TASK ITEM.
Your reply should contain only the line with "right ear: (543, 547)" and the lines after it through the end of the data, each written out exactly.

(Records contained in a dataset)
┌──

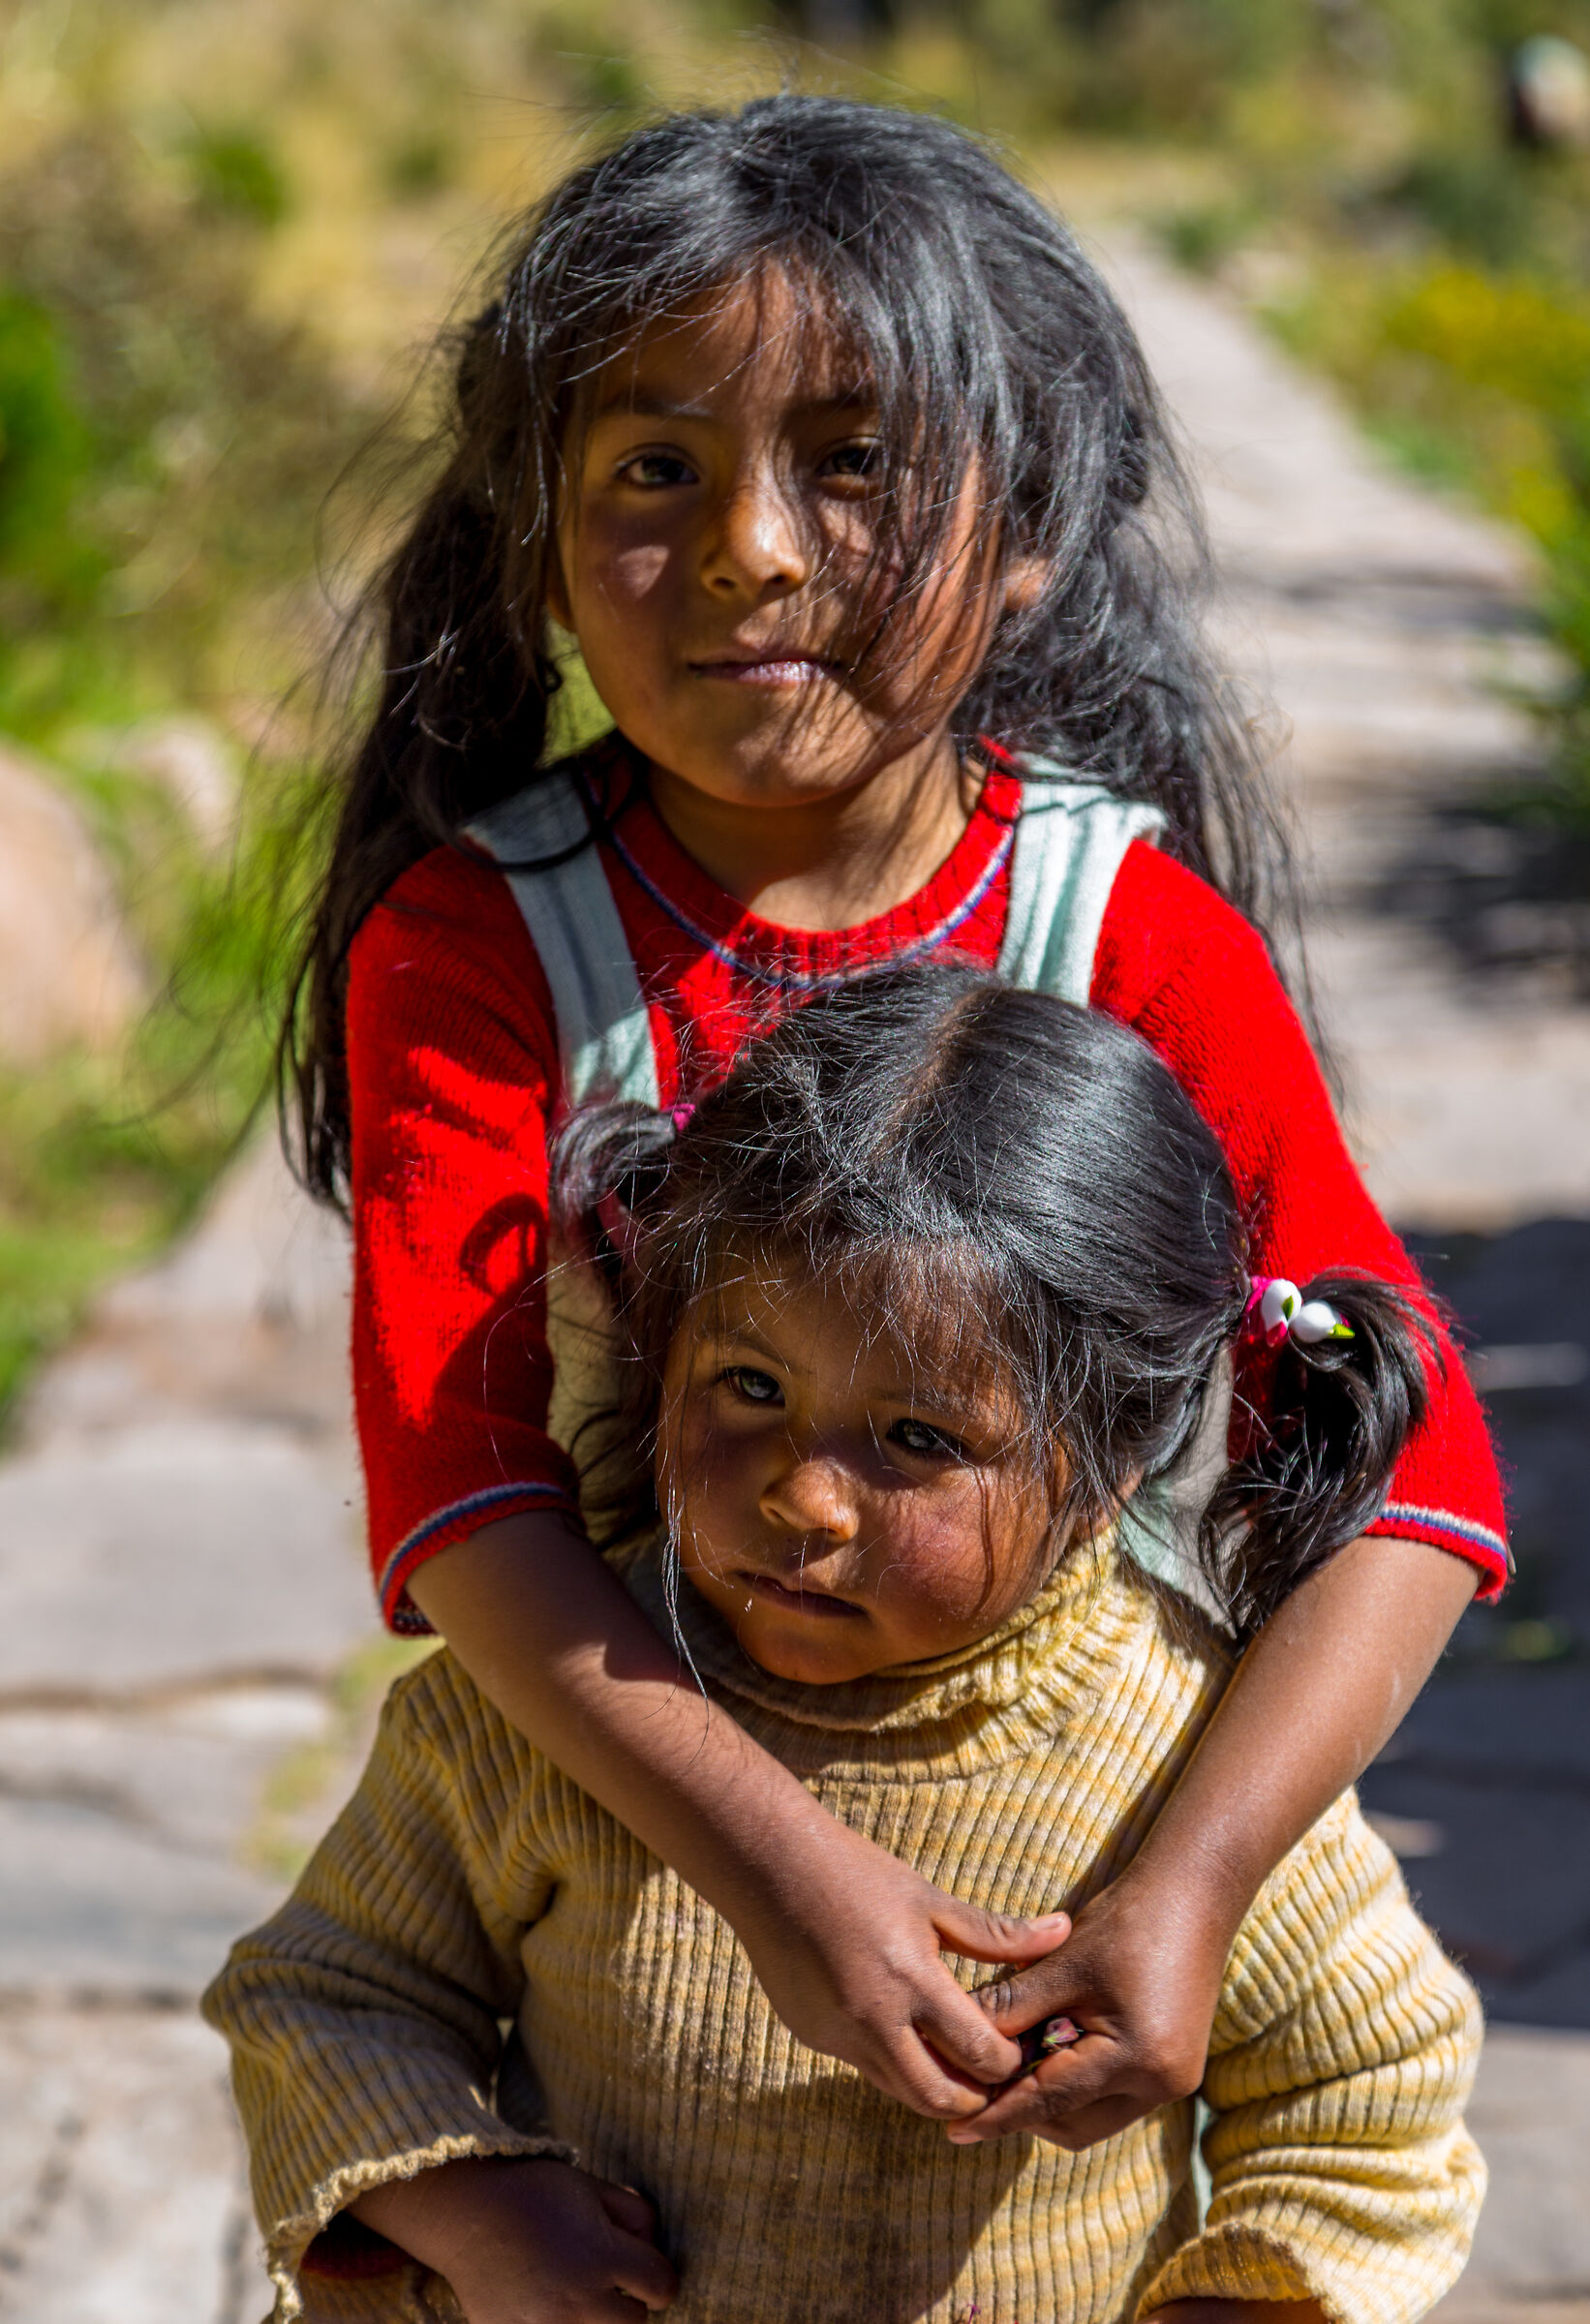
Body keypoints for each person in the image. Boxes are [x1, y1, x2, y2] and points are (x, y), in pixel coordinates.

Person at [282, 92, 1508, 2141]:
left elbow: (1415, 1456)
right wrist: (771, 1872)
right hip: (609, 1880)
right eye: (655, 469)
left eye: (851, 465)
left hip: (1071, 1847)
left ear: (1026, 537)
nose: (752, 549)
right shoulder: (481, 947)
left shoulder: (1123, 930)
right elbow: (461, 1492)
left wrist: (1189, 1883)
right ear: (543, 547)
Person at [209, 971, 1485, 2324]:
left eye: (919, 1441)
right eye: (748, 1387)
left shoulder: (1179, 1752)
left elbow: (1365, 2107)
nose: (801, 1499)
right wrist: (475, 2209)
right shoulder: (531, 1716)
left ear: (1114, 1466)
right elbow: (325, 2000)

└──

YOUR RESPONSE.
right ear: (543, 547)
Person at [209, 971, 1485, 2324]:
left eye: (919, 1441)
right eye: (748, 1387)
left shoulder: (1179, 1752)
left elbow: (1365, 2107)
nose: (801, 1499)
right wrist: (475, 2209)
right shoulder: (531, 1716)
left ear: (1114, 1466)
right elbow: (325, 2000)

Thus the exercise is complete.